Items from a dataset
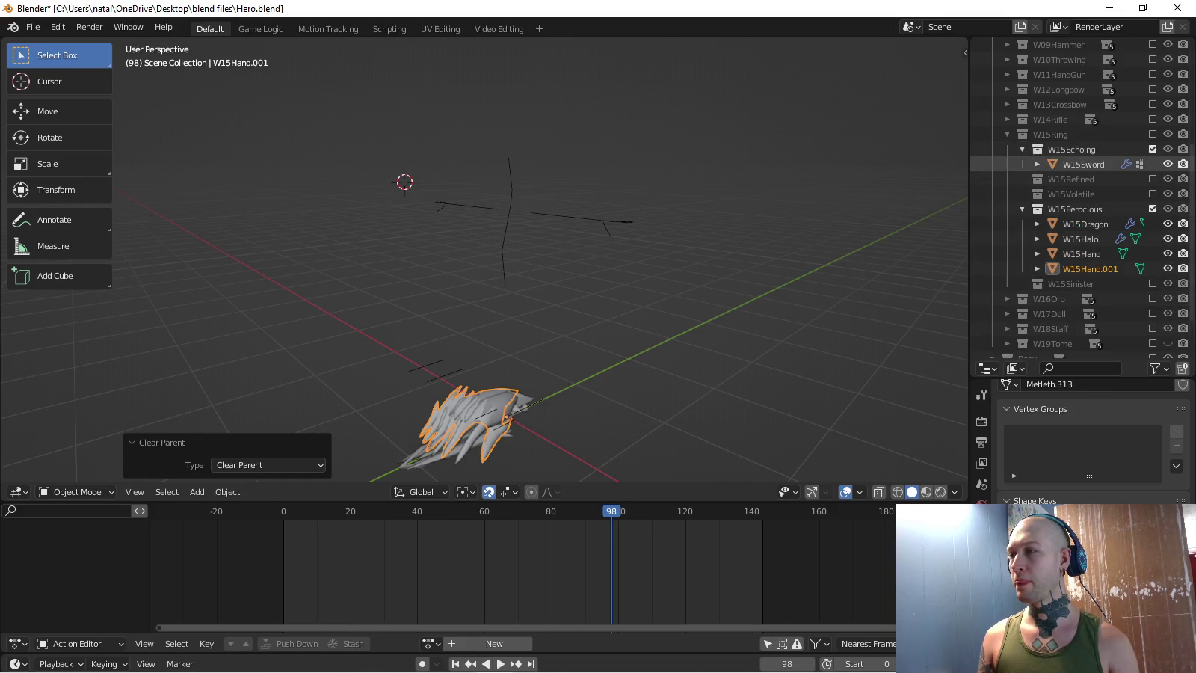
click(1152, 179)
click(1152, 208)
click(1152, 328)
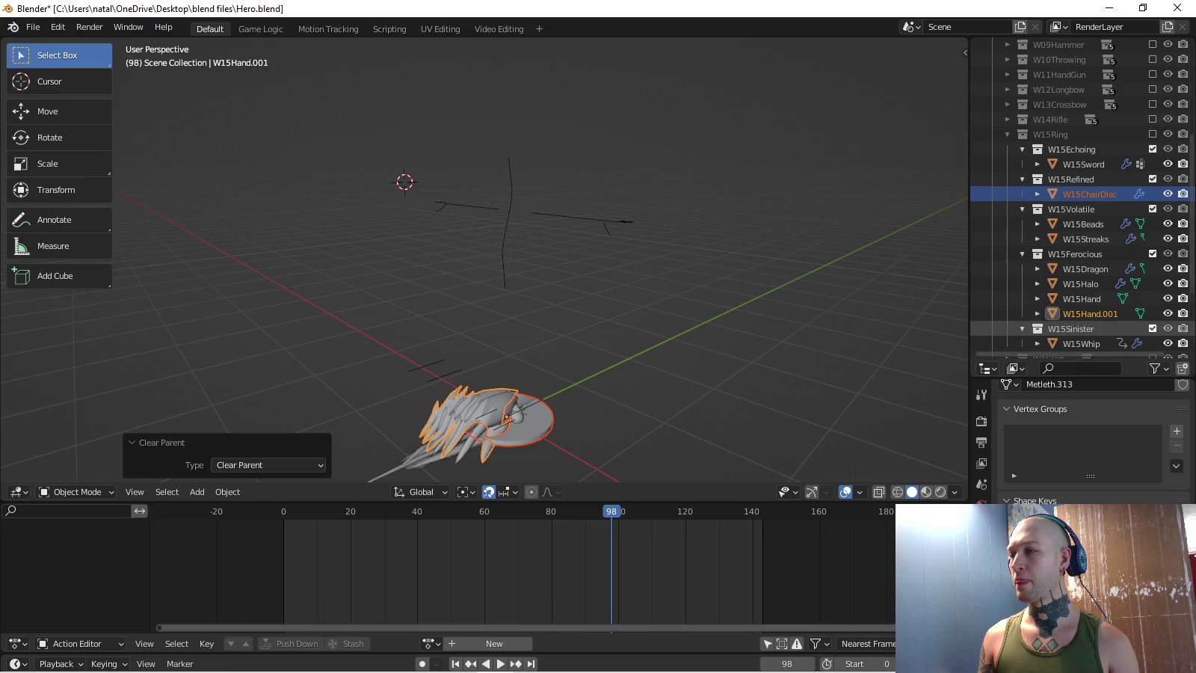
- Export the scene as FBX, overwriting W15Rings.fbx
click(33, 27)
mouse_move(57, 243)
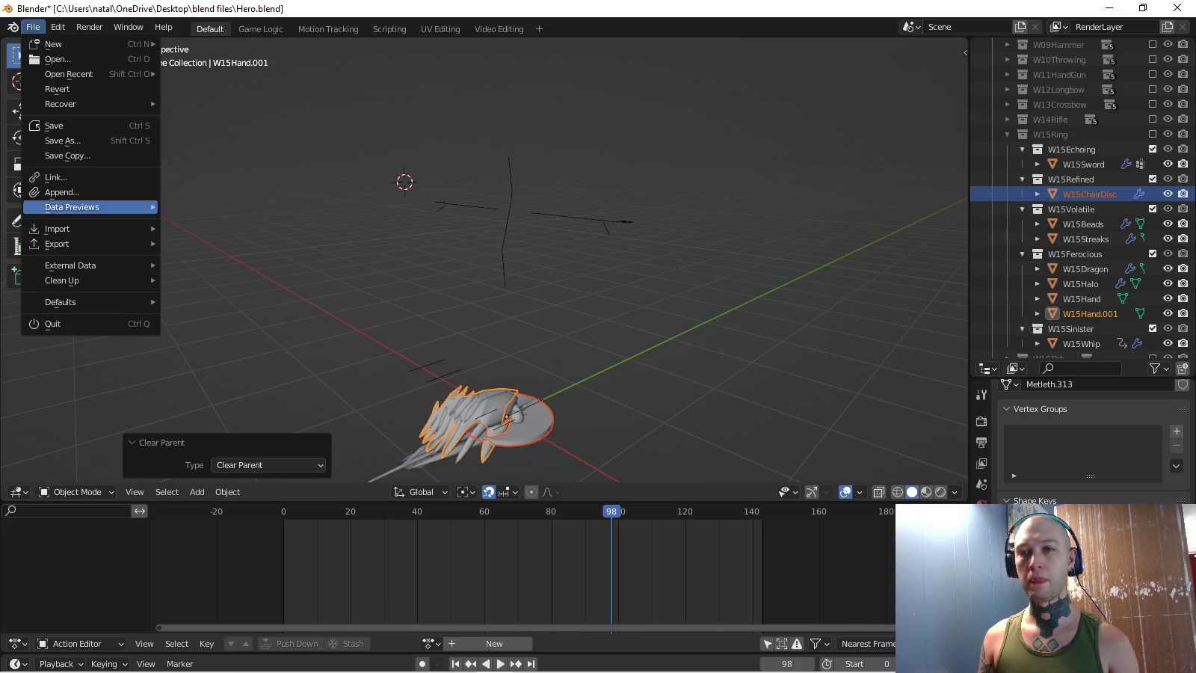
click(224, 377)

WHAT TO DO: The answer must be the lines above from the line that contains "click(1152, 208)" to the final line of the data, word for word, with no pictures.

EXERCISE ANSWER:
click(1152, 208)
click(1152, 328)
- Export the scene as FBX, overwriting W15Rings.fbx
click(33, 27)
mouse_move(57, 243)
click(224, 377)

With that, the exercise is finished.